Occasionally Coherent

Building big NFS servers with FreeBSD/ZFS (2 of 2)

At CSAIL, we support two distributed file systems: AFS, which has a sensible security model (if somewhat dated in its implementation), but is slow and limited in storage capacity, and NFS, for people who don’t want security and do need either speed or high capacity (tens of terabytes in the worst case, as compared with hundreds of gigabytes for AFS). Historically, AFS has also been much cheaper, and scaled out much better, with NFS requiring expensive dedicated hardware to perform reasonably well, whereas AFS could run on J. Random Server (these days, Dell PowerEdge rackmounts, because they have great rails and a usable [SSH, not IPMI] remote console interface) with internal drives and when we needed more capacity, we could just buy another server and fill it with disks. Of course, the converse to that was that AFS just couldn’t (still can’t) scale up in terms of IOPS, notwithstanding the benefit it should get from client-side caching; the current OpenAFS fileserver is said to have internal bottlenecks that prevent it from using more than about eight threads effectively. So in this era of “big data”, lots of people want NFS storage for their research data, and AFS is relegated to smaller shared services with more limited performance requirements, like individual home directories, Web sites, and source-code repositories.

In part 1, and previously on my original Web page, I described a configuration for a big file server that we have deployed several of at work. (Well, for values of “several” equal to “three”, or “five” if you include the mirror-image hardware we have installed but not finished deploying just yet as a backup.) One of the research groups we support wanted more temporary space than we would be able to allocate on our shared servers, and they were willing to pay for us to build a new server for their exclusive use. I asked iXsystems for a budgetary quote, and we’re actually going forward with the purchasing process now.

If you read my description from January, you’ll recall that we have 96 disks in this configuration, but four of them are SSDs (used for the ZFS intent log and L2ARC), and another four (one for each drive shelf) are hot spares. Thus, there are 88 disks actually used for storage. On our scratch server, we have these configured in mirror pairs, and on the other servers, we are using 8-disk RAID-Z2 — in both cases, the vdevs are spread across disk shelves, so that we can survive even a failure of an entire shelf.) That gives us the following capacities, after accounting for overhead:

Storage array usable capacity
Configuration Drive size Aggregate Usable
mirror 2 TB 80 TiB 76.1 TiB
mirror 3 TB 120 TiB 114.2 TiB
RAID-Z2 2 TB 160 TiB 117.4 TiB
RAID-Z2 3 TB 239 TiB 176 TiB

The quote that we got from iXsystems was for a system with more memory and faster processors than the servers that Quanta donated in 2012, and has 3 TB disks. All told, with a three-year warranty, it comes in at under $60,000. For this group, we’ll be deploying a “scratch” (mirrored) configuration, so that works out to be under $512/TiB, which is amazingly good for a high-speed file server with buckets of SSD cache. That’s about 47 cents per terabyte-day, assuming a useful life of three years, and in reality we usually get closer to five years. (Of course, that does not include the cost of the rack space, network connectivity, power, and cooling, all of which are sunk costs for us.) In the “production” (RAID-Z2) configuration, the cost looks even better: $341/TiB or 31 cents/TiB*d. (Of course, we’d like to have a complete mirror image of a production system, which would double that price.)

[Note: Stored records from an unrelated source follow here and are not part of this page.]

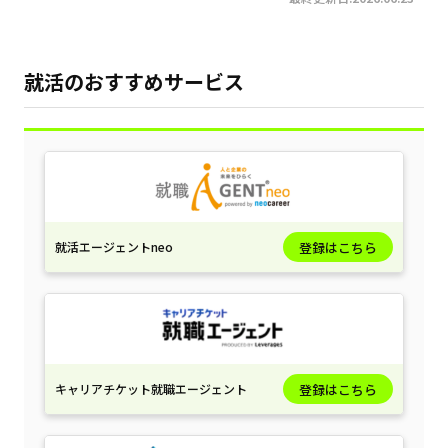
就活のおすすめサービス
就活エージェントneo
登録はこちら
キャリアチケット就職エージェント
登録はこちら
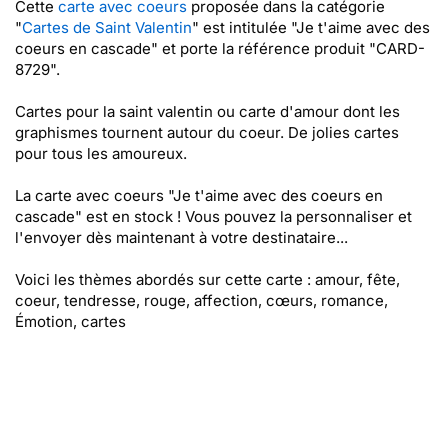
Cette
carte avec coeurs
proposée dans la catégorie
"
Cartes de Saint Valentin
" est intitulée "Je t'aime avec des
coeurs en cascade" et porte la référence produit "CARD-
8729".
Cartes pour la saint valentin ou carte d'amour dont les
graphismes tournent autour du coeur. De jolies cartes
pour tous les amoureux.
La carte avec coeurs "Je t'aime avec des coeurs en
cascade" est en stock ! Vous pouvez la personnaliser et
l'envoyer dès maintenant à votre destinataire...
Voici les thèmes abordés sur cette carte : amour, fête,
coeur, tendresse, rouge, affection, cœurs, romance,
Émotion, cartes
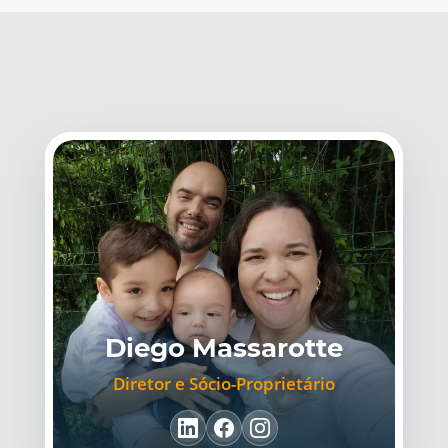
Diego Massarotte
Diretor e Sócio-Proprietário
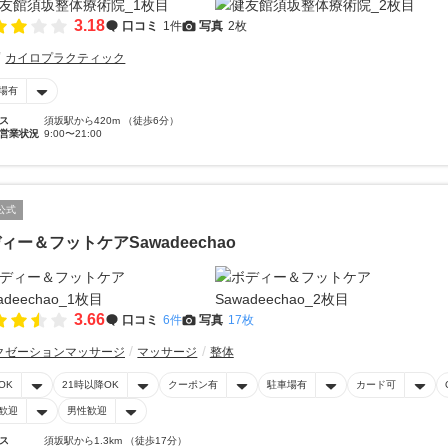
3.18
口コミ
1件
写真
2枚
カイロプラクティック
場有
ス
須坂駅から420m （徒歩6分）
営業状況
9:00〜21:00
公式
ィー＆フットケアSawadeechao
3.66
口コミ
6件
写真
17枚
クゼーションマッサージ
マッサージ
整体
OK
21時以降OK
クーポン有
駐車場有
カード可
歓迎
男性歓迎
ス
須坂駅から1.3km （徒歩17分）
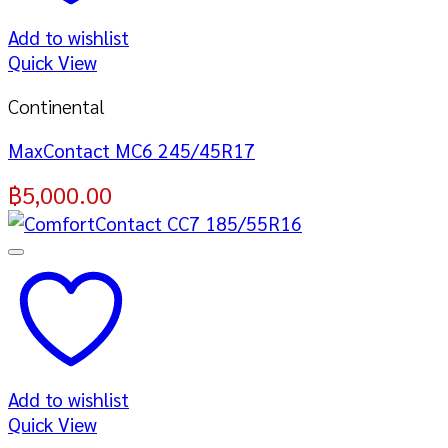
Add to wishlist
Quick View
Continental
MaxContact MC6 245/45R17
฿
5,000.00
Add to wishlist
Quick View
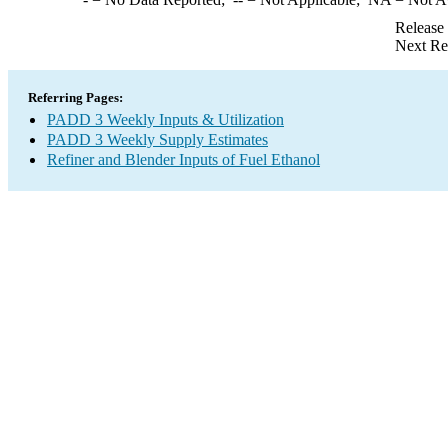
Release
Next Re
Referring Pages:
PADD 3 Weekly Inputs & Utilization
PADD 3 Weekly Supply Estimates
Refiner and Blender Inputs of Fuel Ethanol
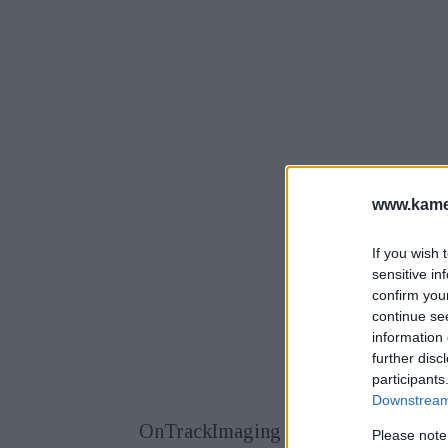
www.kamer
If you wish 
sensitive in
confirm you
continue se
information 
further disc
participants
Downstream 
OnTrackImaging 2008 riktar sig till al
Please note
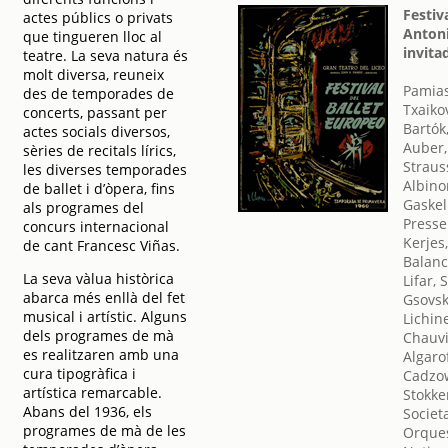
Festiv
actes públics o privats
Antoni
que tingueren lloc al
invita
teatre. La seva natura és
molt diversa, reuneix
Pamias
des de temporades de
Txaikov
concerts, passant per
Bartók
actes socials diversos,
Auber,
sèries de recitals lírics,
Straus
les diverses temporades
Albino
de ballet i d’òpera, fins
Gaskel
als programes del
Presse
concurs internacional
Kerjes
de cant Francesc Viñas.
Balanc
La seva vàlua històrica
Lifar, 
abarca més enllà del fet
Gsovski
musical i artístic. Alguns
Lichin
dels programes de mà
Chauvi
es realitzaren amb una
Algarof
cura tipogràfica i
Cadzow
artística remarcable.
Stokke
Abans del 1936, els
Societ
programes de mà de les
Orques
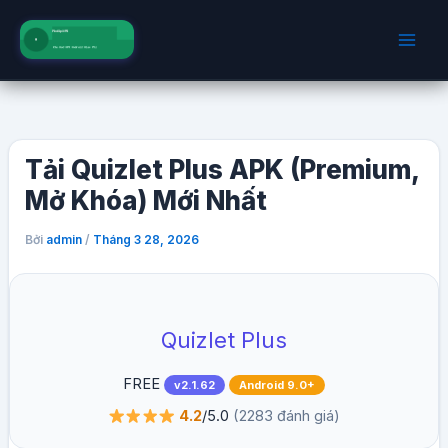
Nhảy
tới
nội
dung
Tải Quizlet Plus APK (Premium,
Mở Khóa) Mới Nhất
Bởi
/
admin
Tháng 3 28, 2026
Quizlet Plus
FREE
v2.1.62
Android 9.0+
4.2
/5.0
(2283 đánh giá)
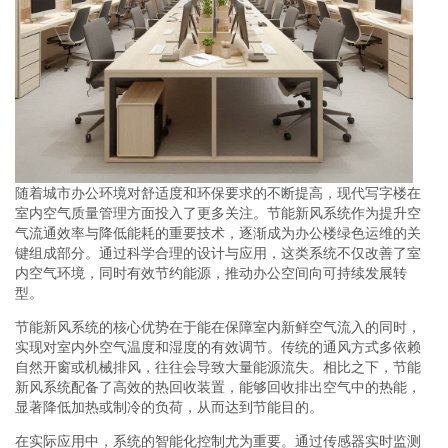
随着城市办公环境对舒适度和环保要求的不断提高，现代写字楼在
室内空气质量管理方面投入了更多关注。节能新风系统作为提升空
气流通效率与降低能耗的重要技术，逐渐成为办公楼绿色运维的关
键组成部分。通过科学合理的设计与应用，这类系统不仅改善了室
内空气环境，同时有效节约能源，推动办公空间向可持续发展转
型。
节能新风系统的核心优势在于能在保障室内新鲜空气流入的同时，
实现对室内外空气温度和湿度的有效调节。传统的通风方式多依赖
自然开窗或机械排风，往往会导致大量能源流失。相比之下，节能
新风系统配备了高效的热回收装置，能够回收排出空气中的热能，
显著降低加热或制冷的负荷，从而达到节能目的。
在实际应用中，系统的智能化控制尤为重要。通过传感器实时监测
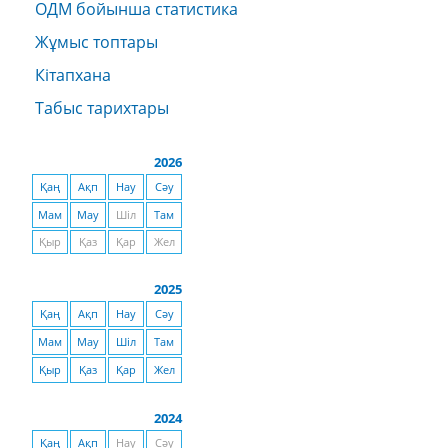
ОДМ бойынша статистика
Жұмыс топтары
Кітапхана
Табыс тарихтары
2026
Қаң
Ақп
Нау
Сәу
Мам
Мау
Шіл
Там
Қыр
Қаз
Қар
Жел
2025
Қаң
Ақп
Нау
Сәу
Мам
Мау
Шіл
Там
Қыр
Қаз
Қар
Жел
2024
Қаң
Ақп
Нау
Сәу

This raises an interesting question: at what point, if at all, does it make sense to build our AFS servers around a similar hardware architecture? Given the OpenAFS scaling constraints, might it even make sense to export zvols to the AFS servers over iSCSI? A fairly random Dell R620 configuration I grabbed from our Dell Premier portal (not the model or configuration we would normally buy for an AFS server, but an easy reference) comes in at nearly $960/TiB! (Nearly 88 cents per TiB*d.) Because of various brokenness in the Dell portal, I wasn’t able to look at servers with 3.5″ drive bays, which would significantly reduce the price — but not down to $341/TiB. I think the only way to get it down that low with Dell hardware is to buy a minimal-disk server with a bunch of empty drive bays, then buy salvage Dell drive caddies (thankfully they haven’t changed the design much) and fill the empty slots with third-party drives. Even if you do that, however, I think you still can’t amortize the cost of the host over enough drives to make it competitive on a per-TiB basis.

For now, we’ll be sticking with our existing AFS servers, but this will be a matter to consider seriously when we have our next replacement cycle.